Huntingtin Aggregate-Associated Axonal Degeneration is an Early Pathological Event in Huntington's Disease Mice

• Published in: The Journal of neuroscience Vol. 21; no. 21; pp. 8473 - 8481
• Main Authors: Li, He, Li, Shi-Hua, Yu, Zhao-Xue, Shelbourne, Peggy, Li, Xiao-Jiang
• Format: Journal Article
• Language: English
• Published: United States Soc Neuroscience 01.11.2001; Society for Neuroscience
• Subjects: Aging - metabolism; Aging - pathology; Animals; Axons - metabolism; Axons - pathology; Cell Nucleus - metabolism; Cell Nucleus - pathology; Cells, Cultured; Corpus Striatum - metabolism; Corpus Striatum - pathology; Disease Models, Animal; Disease Progression; DNA Fragmentation; Globus Pallidus - pathology; Huntingtin Protein; Huntington Disease - genetics; Huntington Disease - metabolism; Huntington Disease - pathology; Macromolecular Substances; Mice; Mice, Transgenic; Nerve Tissue Proteins - genetics; Nerve Tissue Proteins - metabolism; Neurites - drug effects; Neurites - metabolism; Neurites - pathology; Neurons - cytology; Neurons - metabolism; Neurons - pathology; Neuropil - pathology; Nuclear Proteins - genetics; Nuclear Proteins - metabolism; Protein Transport; Substantia Nigra - pathology; Transfection
• ISSN: 0270-6474; 1529-2401
• DOI: 10.1523/jneurosci.21-21-08473.2001

Huntington's disease (HD) is characterized by the selective loss of striatal projection neurons. In early stages of HD, neurodegeneration preferentially occurs in the lateral globus pallidus (LGP) and substantia nigra (SN), two regions in which the axons of striatal neurons terminate. Here we report that in mice expressing full-length mutant huntingtin and modeling early stages of HD, neuropil aggregates form preferentially in the LGP and SN. The progressive formation of these neuropil aggregates follows intranuclear accumulation of mutant huntingtin and becomes prominent from 11 to 27 months after birth. Neuropil aggregates, but no intranuclear inclusions, were observed in the LGP and SN, suggesting that huntingtin aggregates are formed in the axons of striatal projection neurons.
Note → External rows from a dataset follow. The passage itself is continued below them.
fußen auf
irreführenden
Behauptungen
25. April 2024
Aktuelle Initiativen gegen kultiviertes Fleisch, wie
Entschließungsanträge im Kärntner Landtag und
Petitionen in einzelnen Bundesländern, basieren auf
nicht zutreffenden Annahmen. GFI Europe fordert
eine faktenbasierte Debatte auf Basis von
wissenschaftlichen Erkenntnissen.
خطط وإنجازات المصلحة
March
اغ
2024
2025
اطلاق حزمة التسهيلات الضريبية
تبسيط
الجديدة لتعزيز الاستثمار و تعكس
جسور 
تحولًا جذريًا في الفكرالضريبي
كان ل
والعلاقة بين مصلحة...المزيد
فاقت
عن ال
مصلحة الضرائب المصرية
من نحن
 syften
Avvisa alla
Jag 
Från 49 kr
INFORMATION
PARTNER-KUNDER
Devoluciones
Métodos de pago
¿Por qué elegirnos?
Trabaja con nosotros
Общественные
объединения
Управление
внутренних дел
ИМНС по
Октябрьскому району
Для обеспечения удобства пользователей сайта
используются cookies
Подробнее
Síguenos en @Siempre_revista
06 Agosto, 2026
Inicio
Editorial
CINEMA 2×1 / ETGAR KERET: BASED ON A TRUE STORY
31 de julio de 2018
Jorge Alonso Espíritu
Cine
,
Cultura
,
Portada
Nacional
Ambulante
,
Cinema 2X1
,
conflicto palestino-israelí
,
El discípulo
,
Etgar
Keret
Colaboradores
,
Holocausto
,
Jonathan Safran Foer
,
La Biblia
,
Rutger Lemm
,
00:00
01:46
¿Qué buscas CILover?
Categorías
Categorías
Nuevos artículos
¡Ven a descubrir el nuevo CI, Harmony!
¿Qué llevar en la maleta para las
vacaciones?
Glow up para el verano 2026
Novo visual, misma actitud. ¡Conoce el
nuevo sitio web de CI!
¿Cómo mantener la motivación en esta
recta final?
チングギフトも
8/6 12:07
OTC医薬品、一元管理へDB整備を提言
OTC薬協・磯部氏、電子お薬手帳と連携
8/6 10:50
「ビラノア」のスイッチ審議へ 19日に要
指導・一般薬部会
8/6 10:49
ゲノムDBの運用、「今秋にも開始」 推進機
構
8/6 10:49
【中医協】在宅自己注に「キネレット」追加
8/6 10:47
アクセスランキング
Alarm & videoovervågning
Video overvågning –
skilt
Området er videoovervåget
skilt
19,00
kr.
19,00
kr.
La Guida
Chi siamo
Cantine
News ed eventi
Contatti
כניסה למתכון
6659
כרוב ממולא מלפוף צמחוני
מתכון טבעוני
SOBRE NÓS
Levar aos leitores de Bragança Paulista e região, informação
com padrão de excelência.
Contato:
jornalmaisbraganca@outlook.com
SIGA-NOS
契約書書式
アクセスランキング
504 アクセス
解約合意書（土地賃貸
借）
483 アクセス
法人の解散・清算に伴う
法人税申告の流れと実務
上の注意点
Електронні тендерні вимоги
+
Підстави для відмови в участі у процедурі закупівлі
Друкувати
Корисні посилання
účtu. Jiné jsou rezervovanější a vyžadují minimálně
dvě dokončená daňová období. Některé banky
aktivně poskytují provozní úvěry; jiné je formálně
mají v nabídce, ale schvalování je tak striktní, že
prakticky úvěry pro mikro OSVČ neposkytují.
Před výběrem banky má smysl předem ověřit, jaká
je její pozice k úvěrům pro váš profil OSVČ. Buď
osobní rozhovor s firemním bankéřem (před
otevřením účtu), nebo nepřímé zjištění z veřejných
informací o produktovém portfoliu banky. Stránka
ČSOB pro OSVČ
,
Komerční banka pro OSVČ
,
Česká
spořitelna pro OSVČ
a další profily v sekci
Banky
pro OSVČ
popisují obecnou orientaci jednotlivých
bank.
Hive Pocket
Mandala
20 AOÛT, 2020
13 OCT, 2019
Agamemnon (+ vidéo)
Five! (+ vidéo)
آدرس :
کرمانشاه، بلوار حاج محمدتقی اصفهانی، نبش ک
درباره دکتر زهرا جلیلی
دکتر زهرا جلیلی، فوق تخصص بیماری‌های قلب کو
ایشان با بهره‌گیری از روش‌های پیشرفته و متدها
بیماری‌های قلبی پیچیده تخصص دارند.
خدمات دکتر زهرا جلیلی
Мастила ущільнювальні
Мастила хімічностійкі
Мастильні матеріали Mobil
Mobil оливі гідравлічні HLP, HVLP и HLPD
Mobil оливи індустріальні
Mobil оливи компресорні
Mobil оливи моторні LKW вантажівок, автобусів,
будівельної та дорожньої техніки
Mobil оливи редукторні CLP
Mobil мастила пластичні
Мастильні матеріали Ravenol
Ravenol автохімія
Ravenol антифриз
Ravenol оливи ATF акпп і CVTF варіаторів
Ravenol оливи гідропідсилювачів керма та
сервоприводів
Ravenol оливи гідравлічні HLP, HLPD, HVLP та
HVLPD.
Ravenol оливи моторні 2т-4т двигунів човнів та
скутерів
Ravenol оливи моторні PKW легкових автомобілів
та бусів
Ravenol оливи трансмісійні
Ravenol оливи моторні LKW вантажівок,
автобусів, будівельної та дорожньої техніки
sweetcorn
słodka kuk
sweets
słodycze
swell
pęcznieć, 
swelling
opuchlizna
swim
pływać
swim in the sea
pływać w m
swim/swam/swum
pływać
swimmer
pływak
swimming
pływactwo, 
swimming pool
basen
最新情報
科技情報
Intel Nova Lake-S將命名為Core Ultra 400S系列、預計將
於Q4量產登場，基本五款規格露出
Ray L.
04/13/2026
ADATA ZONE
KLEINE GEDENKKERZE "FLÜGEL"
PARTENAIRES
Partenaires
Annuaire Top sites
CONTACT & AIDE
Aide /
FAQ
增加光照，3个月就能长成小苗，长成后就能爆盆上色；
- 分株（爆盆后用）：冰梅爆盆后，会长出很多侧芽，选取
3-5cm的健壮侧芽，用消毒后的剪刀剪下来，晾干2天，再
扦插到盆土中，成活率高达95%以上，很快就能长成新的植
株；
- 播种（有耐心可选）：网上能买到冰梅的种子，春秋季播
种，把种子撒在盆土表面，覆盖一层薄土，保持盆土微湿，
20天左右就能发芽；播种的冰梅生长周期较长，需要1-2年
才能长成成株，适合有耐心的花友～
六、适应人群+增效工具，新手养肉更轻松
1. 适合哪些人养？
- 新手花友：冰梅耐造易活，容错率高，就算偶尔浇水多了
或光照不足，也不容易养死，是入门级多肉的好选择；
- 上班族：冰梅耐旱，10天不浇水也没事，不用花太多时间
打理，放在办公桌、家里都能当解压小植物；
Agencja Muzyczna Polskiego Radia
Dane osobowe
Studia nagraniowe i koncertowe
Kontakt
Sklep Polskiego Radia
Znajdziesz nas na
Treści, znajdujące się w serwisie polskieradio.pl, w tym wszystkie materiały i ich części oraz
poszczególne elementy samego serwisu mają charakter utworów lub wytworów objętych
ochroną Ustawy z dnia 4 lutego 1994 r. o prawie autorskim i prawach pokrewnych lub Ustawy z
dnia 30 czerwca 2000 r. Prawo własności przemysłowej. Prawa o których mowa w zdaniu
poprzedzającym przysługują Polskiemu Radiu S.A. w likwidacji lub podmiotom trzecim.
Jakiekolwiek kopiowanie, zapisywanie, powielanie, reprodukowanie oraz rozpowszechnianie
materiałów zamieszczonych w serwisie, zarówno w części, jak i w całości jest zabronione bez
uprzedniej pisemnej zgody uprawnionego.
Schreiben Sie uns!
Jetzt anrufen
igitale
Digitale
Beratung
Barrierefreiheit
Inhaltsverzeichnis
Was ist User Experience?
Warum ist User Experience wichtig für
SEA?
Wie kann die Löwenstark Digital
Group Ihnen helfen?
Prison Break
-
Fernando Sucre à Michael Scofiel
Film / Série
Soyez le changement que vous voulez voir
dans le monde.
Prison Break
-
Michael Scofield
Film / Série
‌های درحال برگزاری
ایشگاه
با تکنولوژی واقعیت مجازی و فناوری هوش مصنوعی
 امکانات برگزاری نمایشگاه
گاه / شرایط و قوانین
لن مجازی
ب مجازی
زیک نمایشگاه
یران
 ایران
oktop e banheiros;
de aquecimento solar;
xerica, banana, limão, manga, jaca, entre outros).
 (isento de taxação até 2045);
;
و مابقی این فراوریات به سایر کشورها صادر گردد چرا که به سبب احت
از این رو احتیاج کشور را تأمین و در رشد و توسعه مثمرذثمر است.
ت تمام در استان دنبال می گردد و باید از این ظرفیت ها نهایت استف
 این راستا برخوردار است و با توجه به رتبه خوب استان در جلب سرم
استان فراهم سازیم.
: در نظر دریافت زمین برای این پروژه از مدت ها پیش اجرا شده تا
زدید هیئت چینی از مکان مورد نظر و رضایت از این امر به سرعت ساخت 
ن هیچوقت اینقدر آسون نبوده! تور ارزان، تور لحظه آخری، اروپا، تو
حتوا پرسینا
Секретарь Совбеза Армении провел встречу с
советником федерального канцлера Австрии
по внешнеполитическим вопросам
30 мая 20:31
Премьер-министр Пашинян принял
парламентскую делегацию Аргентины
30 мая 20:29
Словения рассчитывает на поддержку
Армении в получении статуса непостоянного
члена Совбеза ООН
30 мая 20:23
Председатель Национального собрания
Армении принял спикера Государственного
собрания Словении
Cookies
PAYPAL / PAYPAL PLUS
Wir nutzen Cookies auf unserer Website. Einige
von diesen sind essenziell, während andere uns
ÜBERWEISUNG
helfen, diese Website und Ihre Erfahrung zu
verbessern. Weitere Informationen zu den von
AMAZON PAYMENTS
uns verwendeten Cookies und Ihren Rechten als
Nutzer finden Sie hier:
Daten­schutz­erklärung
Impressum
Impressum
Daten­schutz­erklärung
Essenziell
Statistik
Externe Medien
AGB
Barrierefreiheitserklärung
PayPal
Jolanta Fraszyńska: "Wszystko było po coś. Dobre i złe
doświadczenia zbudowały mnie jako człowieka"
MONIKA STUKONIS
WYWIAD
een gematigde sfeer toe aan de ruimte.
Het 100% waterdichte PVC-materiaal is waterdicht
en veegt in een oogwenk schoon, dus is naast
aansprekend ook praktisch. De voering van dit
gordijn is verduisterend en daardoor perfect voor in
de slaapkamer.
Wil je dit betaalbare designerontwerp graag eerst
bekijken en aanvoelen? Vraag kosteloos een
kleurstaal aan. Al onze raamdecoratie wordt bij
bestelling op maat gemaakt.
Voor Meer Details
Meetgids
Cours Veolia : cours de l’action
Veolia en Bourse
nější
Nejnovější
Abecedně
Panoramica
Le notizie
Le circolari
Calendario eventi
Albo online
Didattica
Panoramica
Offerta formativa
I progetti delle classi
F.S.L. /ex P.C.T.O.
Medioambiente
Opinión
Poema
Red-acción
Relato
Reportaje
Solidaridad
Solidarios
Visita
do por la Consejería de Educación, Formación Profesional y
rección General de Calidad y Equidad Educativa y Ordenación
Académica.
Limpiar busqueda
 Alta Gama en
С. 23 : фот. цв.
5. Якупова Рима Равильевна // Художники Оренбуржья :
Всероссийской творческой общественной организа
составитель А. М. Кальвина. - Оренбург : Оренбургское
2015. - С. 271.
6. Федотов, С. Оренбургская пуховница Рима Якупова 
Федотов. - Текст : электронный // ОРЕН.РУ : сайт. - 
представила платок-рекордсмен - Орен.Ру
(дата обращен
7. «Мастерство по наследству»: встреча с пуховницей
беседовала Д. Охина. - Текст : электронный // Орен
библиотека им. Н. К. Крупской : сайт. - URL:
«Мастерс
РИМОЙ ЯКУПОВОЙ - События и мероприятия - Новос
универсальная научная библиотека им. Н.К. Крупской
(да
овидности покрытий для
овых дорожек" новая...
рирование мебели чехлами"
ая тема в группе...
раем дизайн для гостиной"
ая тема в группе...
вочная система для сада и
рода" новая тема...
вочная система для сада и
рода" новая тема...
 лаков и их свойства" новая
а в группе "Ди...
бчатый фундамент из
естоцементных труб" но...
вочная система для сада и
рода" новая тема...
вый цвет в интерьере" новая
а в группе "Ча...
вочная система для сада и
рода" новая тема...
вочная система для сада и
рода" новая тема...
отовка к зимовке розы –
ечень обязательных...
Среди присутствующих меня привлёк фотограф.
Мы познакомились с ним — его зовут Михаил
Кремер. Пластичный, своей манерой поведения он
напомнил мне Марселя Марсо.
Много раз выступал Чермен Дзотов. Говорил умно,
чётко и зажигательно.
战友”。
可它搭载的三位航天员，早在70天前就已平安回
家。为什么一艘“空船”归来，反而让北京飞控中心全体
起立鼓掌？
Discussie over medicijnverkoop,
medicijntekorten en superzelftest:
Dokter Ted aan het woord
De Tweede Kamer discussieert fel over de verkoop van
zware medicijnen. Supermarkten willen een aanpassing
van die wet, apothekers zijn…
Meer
In the LGP and SN, we observed degenerated axons in which huntingtin aggregates were associated with dark, swollen organelles that resemble degenerated mitochondria. Neuritic aggregates also form in cultured striatal neurons expressing mutant huntingtin, block protein transport in neurites, and cause neuritic degeneration before nuclear DNA fragmentation occurs. These findings suggest that the early neuropathology of HD originates from axonal dysfunction and degeneration associated with huntingtin aggregates.